(Collection entries)
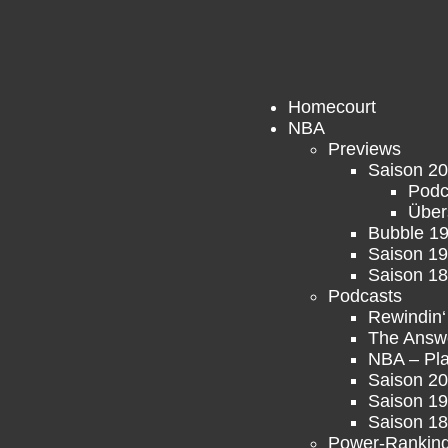
Homecourt
NBA
Previews
Saison 20
Podc
Über
Bubble 19
Saison 19
Saison 18
Podcasts
Rewindin
The Answ
NBA – Pla
Saison 20
Saison 19
Saison 18
Power-Rankin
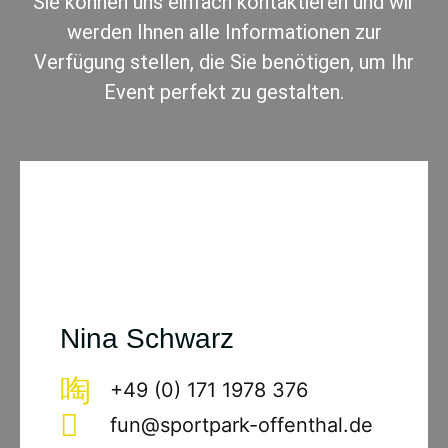
Sie können uns einfach kontaktieren und wir
werden Ihnen alle Informationen zur
Verfügung stellen, die Sie benötigen, um Ihr
Event perfekt zu gestalten.
Nina Schwarz
+49 (0) 171 1978 376
fun@sportpark-offenthal.de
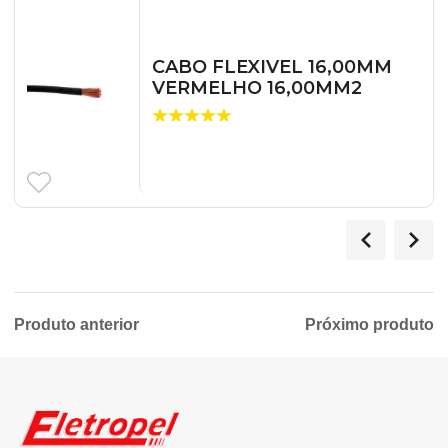
CABO FLEXIVEL 16,00MM
VERMELHO 16,00MM2
Produto anterior
Próximo produto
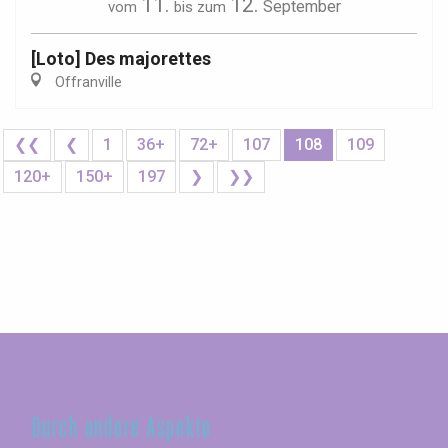
11.
12.
September
vom
bis zum
[Loto] Des majorettes
Offranville
❮❮
❮
1
36+
72+
107
108
109
120+
150+
197
❯
❯❯
Seine-Maritime
Durch andere Aspekte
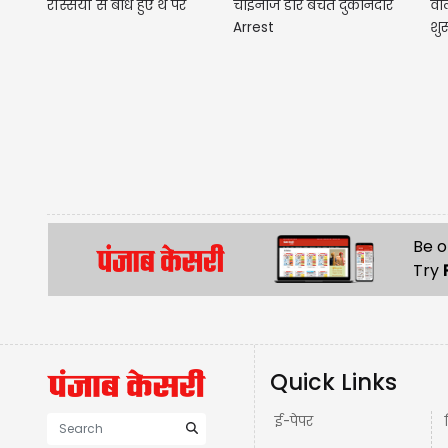
चाइनीज डोर बेचते दुकानदार
वाल
रस्सियों से बांधे हुए थे पैर
Arrest
शुर
Be o
Try
Quick Links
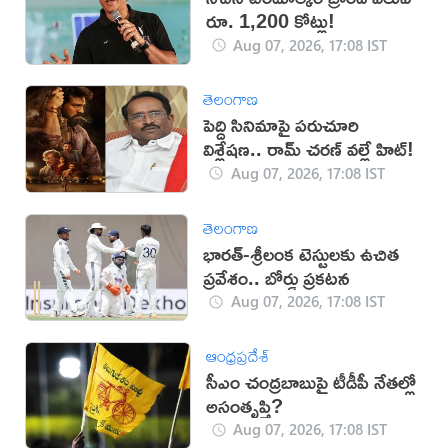
రూ. 1,200 కోట్లు!
Aug 07, 2026, 17:08 IST
తెలంగాణ
పెద్ది సినిమాపై పరుచూరి
విశ్లేషణ.. రామ్ చరణ్ వల్లే హిట్!
Aug 07, 2026, 17:08 IST
తెలంగాణ
భారత్-శ్రీలంక టెస్టులకు ఉచిత
ప్రవేశం.. బోర్డు ప్రకటన
Aug 07, 2026, 17:08 IST
ఆంధ్రప్రదేశ్
సీఎం చంద్రబాబుపై టీడీపీ నేతల్లో
అసంతృప్తి?
Aug 07, 2026, 17:08 IST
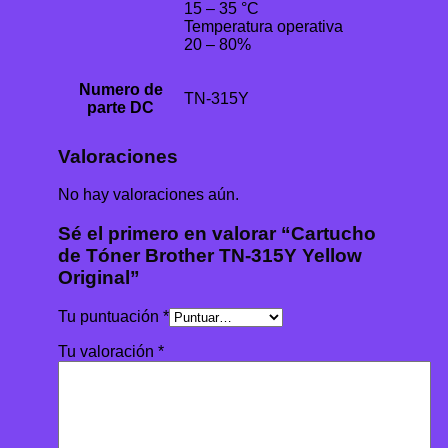
15 – 35 °C
Temperatura operativa
20 – 80%
Numero de
TN-315Y
parte DC
Valoraciones
No hay valoraciones aún.
Sé el primero en valorar “Cartucho
de Tóner Brother TN-315Y Yellow
Original”
Tu puntuación
*
Tu valoración
*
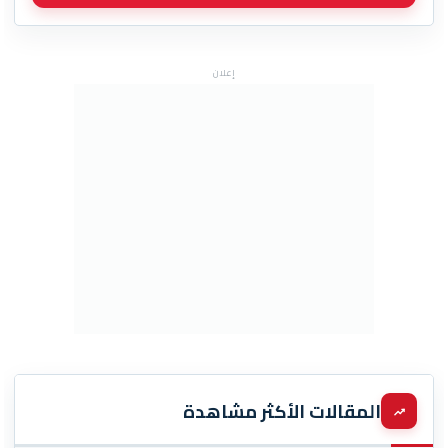
إعلان
المقالات الأكثر مشاهدة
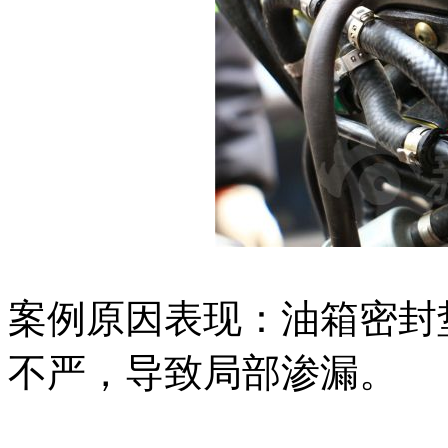
案例原因表现：油箱密封
不严，导致局部渗漏。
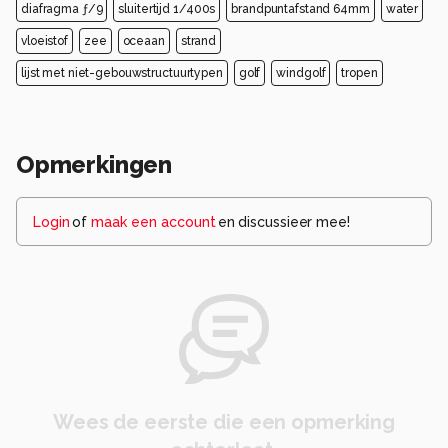
diafragma ƒ/9
sluitertijd 1/400s
brandpuntafstand 64mm
water
vloeistof
zee
oceaan
strand
lijst met niet-gebouwstructuurtypen
golf
windgolf
tropen
Opmerkingen
Login
of
maak een account
en discussieer mee!
Wees de eerste die een opmerking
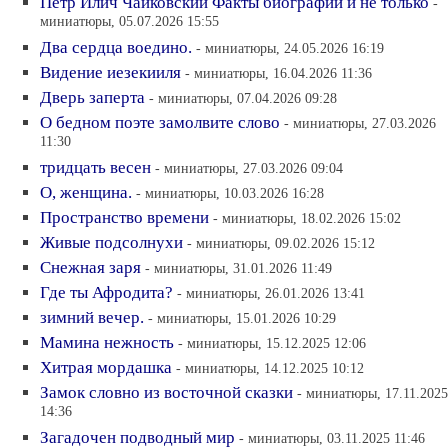
Петр Илич Чайковский Факты биографии и не только
-
миниатюры, 05.07.2026 15:55
Два сердца воедино.
- миниатюры, 24.05.2026 16:19
Видение иезекииля
- миниатюры, 16.04.2026 11:36
Дверь заперта
- миниатюры, 07.04.2026 09:28
О бедном поэте замолвите слово
- миниатюры, 27.03.2026
11:30
тридцать весен
- миниатюры, 27.03.2026 09:04
О, женщина.
- миниатюры, 10.03.2026 16:28
Пространство времени
- миниатюры, 18.02.2026 15:02
Живые подсолнухи
- миниатюры, 09.02.2026 15:12
Снежная заря
- миниатюры, 31.01.2026 11:49
Где ты Афродита?
- миниатюры, 26.01.2026 13:41
зимний вечер.
- миниатюры, 15.01.2026 10:29
Мамина нежность
- миниатюры, 15.12.2025 12:06
Хитрая мордашка
- миниатюры, 14.12.2025 10:12
Замок словно из восточной сказки
- миниатюры, 17.11.2025
14:36
Загадочен подводный мир
- миниатюры, 03.11.2025 11:46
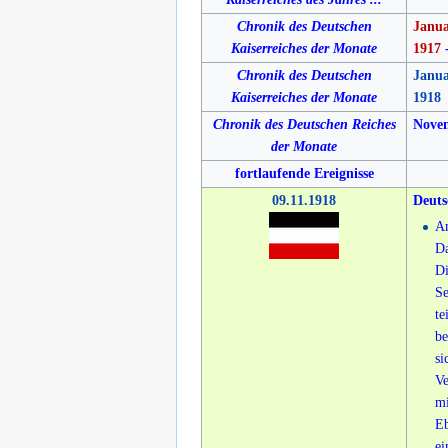
Chronik des Deutschen
Janua
Kaiserreiches der Monate
1917
Chronik des Deutschen
Janua
Kaiserreiches der Monate
1918
Chronik des Deutschen Reiches
Nove
der Monate
fortlaufende Ereignisse
09.11.1918
Deuts
Am
Da
Di
Se
te
be
si
Ve
mi
Eb
ei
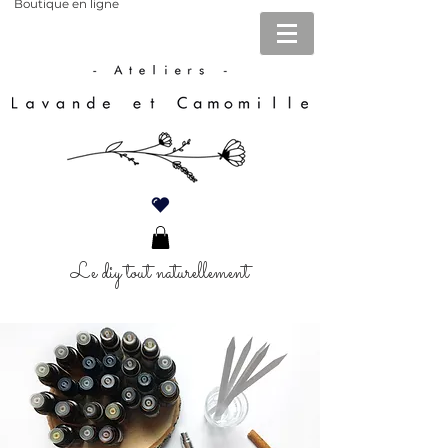
Boutique en ligne
Le diy tout naturellement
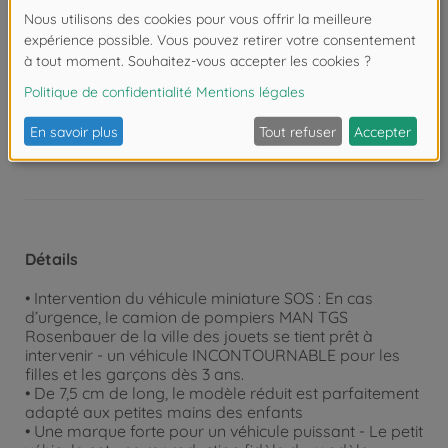
petites voitures en métal sont idéales pour les enfants
entre 3 et 5 ans ainsi que pour les collectionneurs
ambitieux de tous âges.
Attention !
Ne convient pas aux enfants de
moins de 3 ans. Risque d'asphyxie lié à la
présence de pièces de petite taille.
Détails
• Intervention du véhicule miniature SOS : En cas
d’urgence, le camion de pompiers MAN TGS
Rosenbauer de la ville des jouets se tient prêt à
intervenir - un véhicule INCONTOURNABLE pour les
filles et les garçons dès 3 ans.
• De 7,5 cm de long, le modèle réduit est parfaitement
adapté aux petites mains des enfants
• Une marque forte pour un véhicule puissant - Le petit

▸ WORK REQUIRED: Pull out every line in the data above that contains the word "petites".

▸ WRITTEN REPLY:
petites voitures en métal sont idéales pour les enfants
adapté aux petites mains des enfants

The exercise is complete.